Tech

SpaceX’s Starship explodes in space

Musk calls it a 'minor setback'

SpaceX’s massive Starship spacecraft exploded in space on Thursday minutes after lifting off from Texas, prompting the FAA to halt air traffic in parts of Florida, in the second straight failure this year for Elon Musk’s Mars rocket program.

Several videos on social media showed fiery debris streaking through the dusk skies near south Florida and the Bahamas after Starship broke up in space shortly after it began to spin uncontrollably with its engines cut off, a SpaceX live stream of the mission showed.
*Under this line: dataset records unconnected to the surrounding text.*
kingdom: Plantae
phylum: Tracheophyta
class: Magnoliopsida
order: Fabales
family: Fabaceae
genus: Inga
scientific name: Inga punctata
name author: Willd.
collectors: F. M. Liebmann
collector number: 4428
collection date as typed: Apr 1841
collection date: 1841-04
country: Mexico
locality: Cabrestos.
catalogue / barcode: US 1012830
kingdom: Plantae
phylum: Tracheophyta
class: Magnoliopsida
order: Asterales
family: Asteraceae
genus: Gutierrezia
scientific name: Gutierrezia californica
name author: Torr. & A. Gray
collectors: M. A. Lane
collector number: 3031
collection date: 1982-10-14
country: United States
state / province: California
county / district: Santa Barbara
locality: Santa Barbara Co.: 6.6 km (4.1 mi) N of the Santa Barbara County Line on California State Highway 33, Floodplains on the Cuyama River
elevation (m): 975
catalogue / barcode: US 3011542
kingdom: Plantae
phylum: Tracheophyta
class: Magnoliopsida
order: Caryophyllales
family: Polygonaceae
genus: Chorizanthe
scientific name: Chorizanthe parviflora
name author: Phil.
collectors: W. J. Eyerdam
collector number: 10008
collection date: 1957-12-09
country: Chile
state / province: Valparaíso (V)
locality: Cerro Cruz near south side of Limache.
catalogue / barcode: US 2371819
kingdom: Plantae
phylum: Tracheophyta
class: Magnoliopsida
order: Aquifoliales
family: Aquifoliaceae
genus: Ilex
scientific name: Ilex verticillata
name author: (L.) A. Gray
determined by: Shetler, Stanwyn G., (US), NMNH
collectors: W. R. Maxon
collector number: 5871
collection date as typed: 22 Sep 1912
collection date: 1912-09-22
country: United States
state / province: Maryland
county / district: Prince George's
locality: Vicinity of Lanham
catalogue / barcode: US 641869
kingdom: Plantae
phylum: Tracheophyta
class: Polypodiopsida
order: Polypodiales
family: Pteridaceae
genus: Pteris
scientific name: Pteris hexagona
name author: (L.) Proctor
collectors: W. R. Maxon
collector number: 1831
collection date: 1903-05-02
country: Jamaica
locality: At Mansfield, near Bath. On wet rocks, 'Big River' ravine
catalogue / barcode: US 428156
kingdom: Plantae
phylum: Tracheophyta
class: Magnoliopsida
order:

The failure of the eighth Starship test comes just over a month after the seventh also ended in an explosive failure. The back-to-back mishaps occurred in early mission phases that SpaceX has easily surpassed previously, a setback for a program Musk had sought to speed up this year.

The 403-foot (123-meter) rocket system is central to Musk’s plan to send humans to Mars as soon as the turn of the decade. Musk called Thursday’s explosion “a minor setback” on Friday.

“Progress is measured by time. The next ship will be ready in 4 to 6 weeks,” Musk said on X, responding to another user on his social media platform. The Federal Aviation Administration briefly issued ground stops at the Miami, Fort Lauderdale, Palm Beach and Orlando airports because of “space launch debris.”

It said it had opened a mishap investigation into the incident. The rocket lifted off about 6:30pm ET (2330 GMT) from SpaceX’s sprawling Boca Chica, Texas, rocket facilities. The Super Heavy first stage booster flew back to Earth as planned and was successfully grabbed in midair by a SpaceX crane.